Study text
________

Published in final edited form as: J Toxicol Sci. 2013;38(2):305–308. doi: 10.2131/jts.38.305

Inductions of the fatty acid 2-hydroxylase (FA2H) gene by Δ9-tetrahydrocannabinol in human breast cancer cells

Shuso Takeda 1, Mari Harada 1, Shengzhong Su 2, Shunsuke Okajima 1, Hiroko Miyoshi 1, Kazutaka Yoshida 1, Hajime Nishimura 1, Yoshiko Okamoto 1, Toshiaki Amamoto 3, Kazuhito Watanabe 4, Curtis J Omiecinski 2, Hironori Aramaki 1
PMCID: PMC4018719  NIHMSID: NIHMS575316  PMID: 23535410

Abstract

To investigate gene(s) being regulated by Δ9-tetrahydrocannabinol (Δ9-THC), we performed DNA microarray analysis of human breast cancer MDA-MB-231 cells, which are poorly differentiated breast cancer cells, treated with Δ9-THC for 48 hr at an IC50 concentration of approximately 25 μM. Among the highly up-regulated genes (> 10-fold) observed, fatty acid 2-hydroxylase (FA2H) was significantly induced (17.8-fold). Although the physiological role of FA2H has not yet been fully understood, FA2H has been shown to modulate cell differentiation. The results of Oil Red O staining after Δ9-THC exposure showed the distribution of lipid droplets (a sign of the differentiated phenotype) in cells. Taken together, the results obtained here indicate that FA2H is a novel Δ9-THC-regulated gene, and that Δ9-THC induces differentiation signal(s) in poorly differentiated MDA-MB-231 cells.

________

Source data
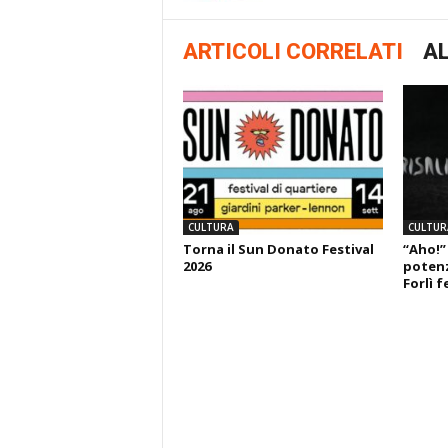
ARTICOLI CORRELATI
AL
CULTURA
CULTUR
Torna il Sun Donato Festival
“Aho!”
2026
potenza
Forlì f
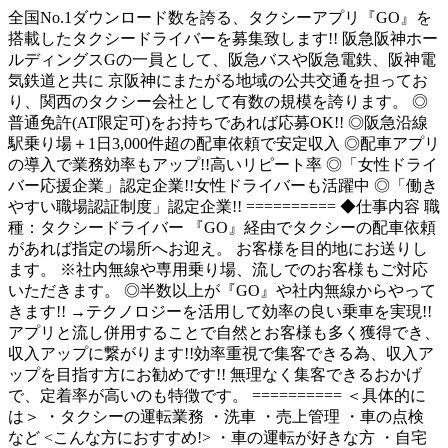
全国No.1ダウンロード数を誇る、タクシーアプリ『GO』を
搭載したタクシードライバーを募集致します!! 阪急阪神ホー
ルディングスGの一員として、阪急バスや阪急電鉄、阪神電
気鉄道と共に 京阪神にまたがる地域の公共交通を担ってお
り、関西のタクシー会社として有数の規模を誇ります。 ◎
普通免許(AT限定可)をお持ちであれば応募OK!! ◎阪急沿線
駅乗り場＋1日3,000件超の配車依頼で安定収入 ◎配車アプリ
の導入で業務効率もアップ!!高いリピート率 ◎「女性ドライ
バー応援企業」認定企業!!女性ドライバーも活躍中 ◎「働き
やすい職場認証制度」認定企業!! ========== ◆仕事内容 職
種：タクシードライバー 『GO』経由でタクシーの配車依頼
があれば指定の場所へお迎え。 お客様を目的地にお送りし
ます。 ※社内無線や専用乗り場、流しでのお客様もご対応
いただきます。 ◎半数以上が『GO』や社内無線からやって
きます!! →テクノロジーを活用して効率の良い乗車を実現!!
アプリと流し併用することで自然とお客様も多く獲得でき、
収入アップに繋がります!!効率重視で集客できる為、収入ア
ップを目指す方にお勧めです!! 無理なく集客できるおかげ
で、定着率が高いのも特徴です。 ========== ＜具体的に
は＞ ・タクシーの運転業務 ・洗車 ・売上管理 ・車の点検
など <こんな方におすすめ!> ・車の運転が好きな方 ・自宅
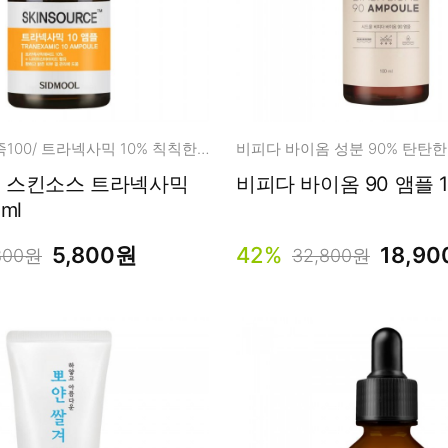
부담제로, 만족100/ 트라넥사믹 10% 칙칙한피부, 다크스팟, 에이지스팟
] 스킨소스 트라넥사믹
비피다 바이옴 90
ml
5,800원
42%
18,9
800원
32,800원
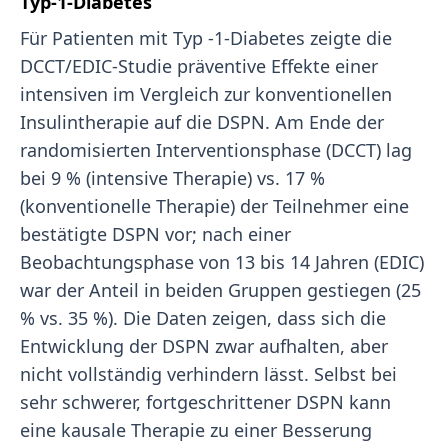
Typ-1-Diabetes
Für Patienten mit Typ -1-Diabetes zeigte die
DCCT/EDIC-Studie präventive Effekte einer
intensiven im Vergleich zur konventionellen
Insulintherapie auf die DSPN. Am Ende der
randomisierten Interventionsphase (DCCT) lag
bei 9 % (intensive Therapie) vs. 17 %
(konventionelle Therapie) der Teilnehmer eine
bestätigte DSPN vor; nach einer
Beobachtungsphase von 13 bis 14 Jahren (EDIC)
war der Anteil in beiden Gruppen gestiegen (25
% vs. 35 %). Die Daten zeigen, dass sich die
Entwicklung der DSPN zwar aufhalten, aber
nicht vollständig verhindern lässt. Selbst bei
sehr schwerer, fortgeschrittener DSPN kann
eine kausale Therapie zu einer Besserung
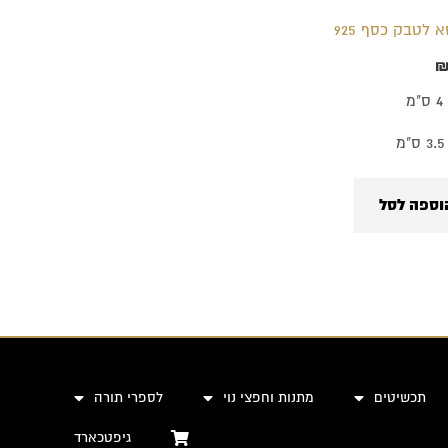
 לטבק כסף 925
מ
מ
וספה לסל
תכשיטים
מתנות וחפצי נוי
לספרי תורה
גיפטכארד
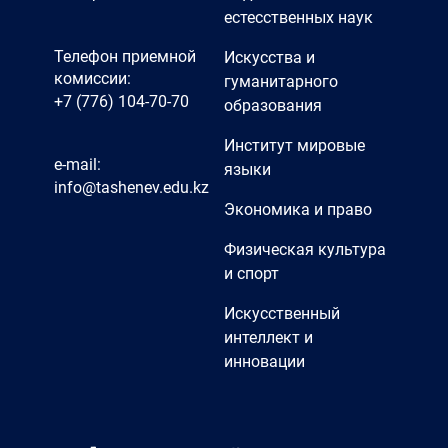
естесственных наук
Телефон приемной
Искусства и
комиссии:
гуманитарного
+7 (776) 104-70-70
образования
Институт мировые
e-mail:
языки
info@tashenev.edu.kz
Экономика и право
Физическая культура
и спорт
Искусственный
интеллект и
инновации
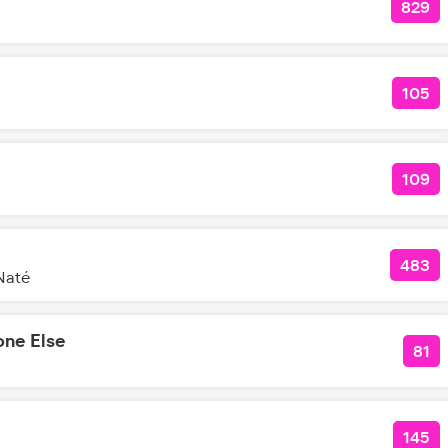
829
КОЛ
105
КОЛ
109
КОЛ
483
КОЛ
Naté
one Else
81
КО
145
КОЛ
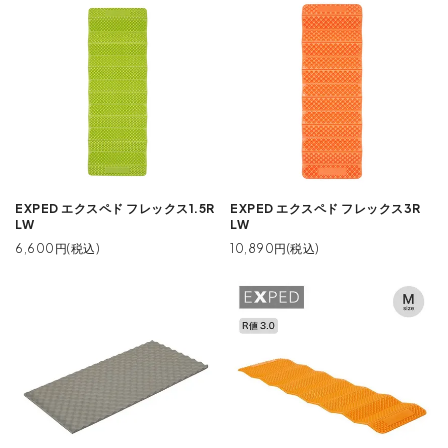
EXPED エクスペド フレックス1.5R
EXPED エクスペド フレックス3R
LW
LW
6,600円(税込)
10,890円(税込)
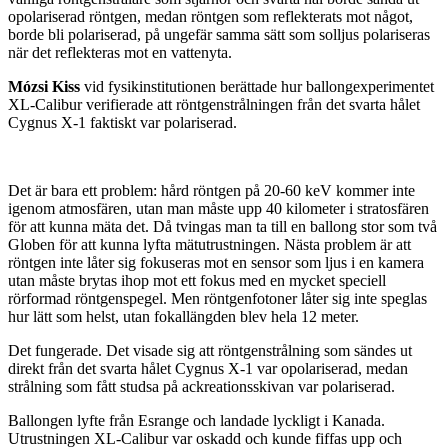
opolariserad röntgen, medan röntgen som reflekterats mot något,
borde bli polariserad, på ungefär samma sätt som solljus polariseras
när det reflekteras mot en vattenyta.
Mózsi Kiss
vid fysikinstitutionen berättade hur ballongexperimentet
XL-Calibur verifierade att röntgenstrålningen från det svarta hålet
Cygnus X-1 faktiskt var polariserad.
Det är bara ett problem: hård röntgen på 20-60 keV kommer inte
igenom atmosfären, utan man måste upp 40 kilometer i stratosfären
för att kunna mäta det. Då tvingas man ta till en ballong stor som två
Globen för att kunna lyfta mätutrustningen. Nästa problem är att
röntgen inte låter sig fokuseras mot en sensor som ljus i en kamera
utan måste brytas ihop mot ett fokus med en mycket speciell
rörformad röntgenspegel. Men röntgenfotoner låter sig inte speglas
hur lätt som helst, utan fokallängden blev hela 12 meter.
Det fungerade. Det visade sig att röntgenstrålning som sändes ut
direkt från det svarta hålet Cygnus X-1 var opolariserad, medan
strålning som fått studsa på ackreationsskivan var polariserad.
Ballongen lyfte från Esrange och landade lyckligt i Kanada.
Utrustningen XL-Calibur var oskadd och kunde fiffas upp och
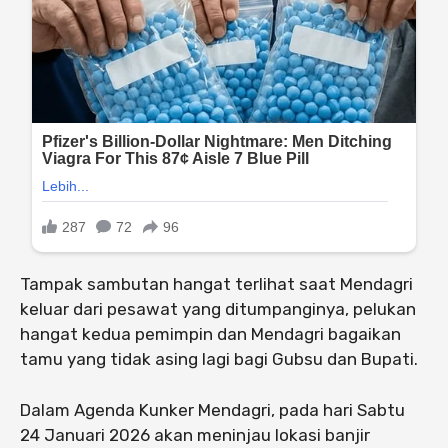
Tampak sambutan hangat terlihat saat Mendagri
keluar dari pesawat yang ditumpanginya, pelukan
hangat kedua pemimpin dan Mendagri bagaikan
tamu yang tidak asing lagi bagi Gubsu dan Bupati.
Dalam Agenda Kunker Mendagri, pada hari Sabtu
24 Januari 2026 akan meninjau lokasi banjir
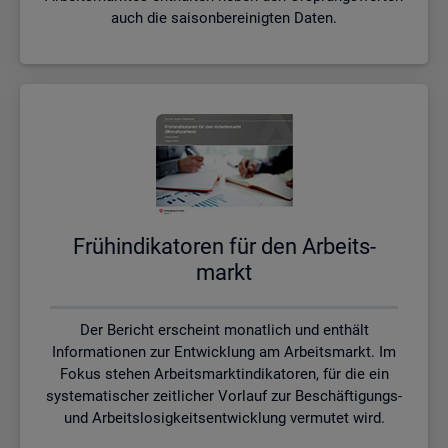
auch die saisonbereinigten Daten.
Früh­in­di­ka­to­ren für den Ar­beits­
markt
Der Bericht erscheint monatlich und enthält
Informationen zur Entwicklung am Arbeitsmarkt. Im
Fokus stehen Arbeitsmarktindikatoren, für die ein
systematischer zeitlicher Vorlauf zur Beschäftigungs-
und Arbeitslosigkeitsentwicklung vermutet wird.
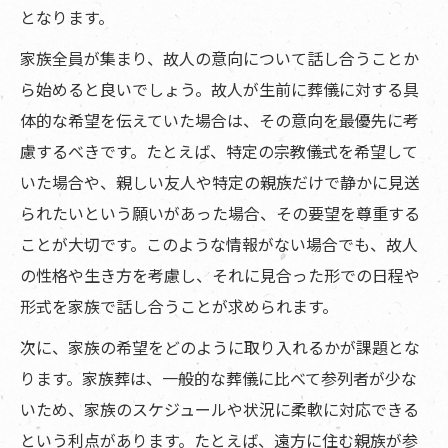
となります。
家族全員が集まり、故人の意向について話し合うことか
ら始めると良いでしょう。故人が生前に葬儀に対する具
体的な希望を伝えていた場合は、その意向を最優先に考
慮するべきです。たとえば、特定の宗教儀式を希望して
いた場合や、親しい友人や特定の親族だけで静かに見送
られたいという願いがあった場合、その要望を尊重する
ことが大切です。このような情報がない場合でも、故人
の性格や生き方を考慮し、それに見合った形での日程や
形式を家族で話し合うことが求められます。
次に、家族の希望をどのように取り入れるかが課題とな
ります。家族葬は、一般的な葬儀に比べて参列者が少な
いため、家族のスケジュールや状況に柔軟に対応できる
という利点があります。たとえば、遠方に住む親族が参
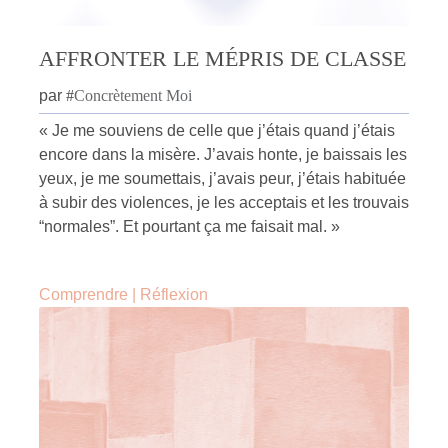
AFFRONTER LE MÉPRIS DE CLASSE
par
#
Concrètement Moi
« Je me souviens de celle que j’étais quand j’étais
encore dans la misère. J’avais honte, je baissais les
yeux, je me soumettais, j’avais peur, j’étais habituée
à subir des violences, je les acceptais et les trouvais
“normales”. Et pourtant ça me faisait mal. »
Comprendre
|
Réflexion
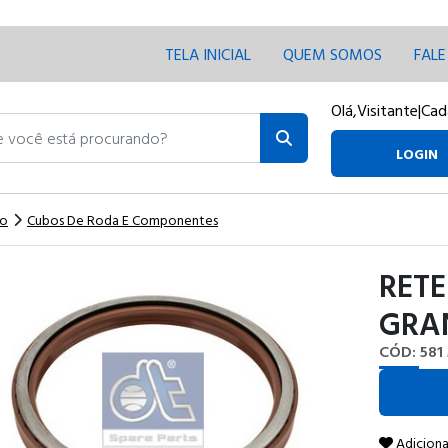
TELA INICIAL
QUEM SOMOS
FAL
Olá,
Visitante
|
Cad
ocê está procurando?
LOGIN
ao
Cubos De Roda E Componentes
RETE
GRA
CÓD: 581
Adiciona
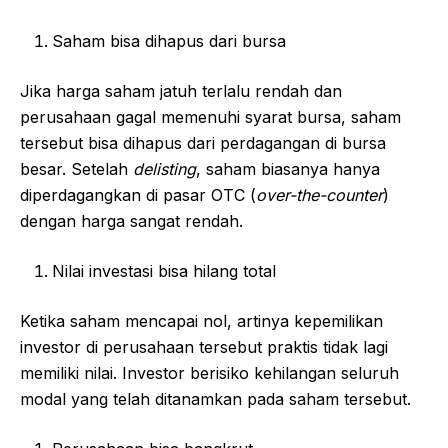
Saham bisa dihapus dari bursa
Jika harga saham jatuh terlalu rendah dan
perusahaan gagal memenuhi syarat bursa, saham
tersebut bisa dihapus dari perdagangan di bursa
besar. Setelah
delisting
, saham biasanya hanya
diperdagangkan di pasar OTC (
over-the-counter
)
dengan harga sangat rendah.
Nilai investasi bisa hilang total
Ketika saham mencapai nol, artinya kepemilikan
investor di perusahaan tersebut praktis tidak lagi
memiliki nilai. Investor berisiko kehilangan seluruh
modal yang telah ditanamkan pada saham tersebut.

________

Task statement
Do these statements agree with the abstract? For each, answer yes or no and quote the deciding words of the abstract.
1. The MDA-MB-231 cells were exposed to Δ9-THC for 48 hours.
2. FA2H was induced roughly 10-fold.
3. The physiological role of FA2H is fully understood.

Reply to the task
1. Yes: "treated with Δ9-THC for 48 hr"
2. No: "fatty acid 2-hydroxylase (FA2H) was significantly induced (17.8-fold)"
3. No: "the physiological role of FA2H has not yet been fully understood"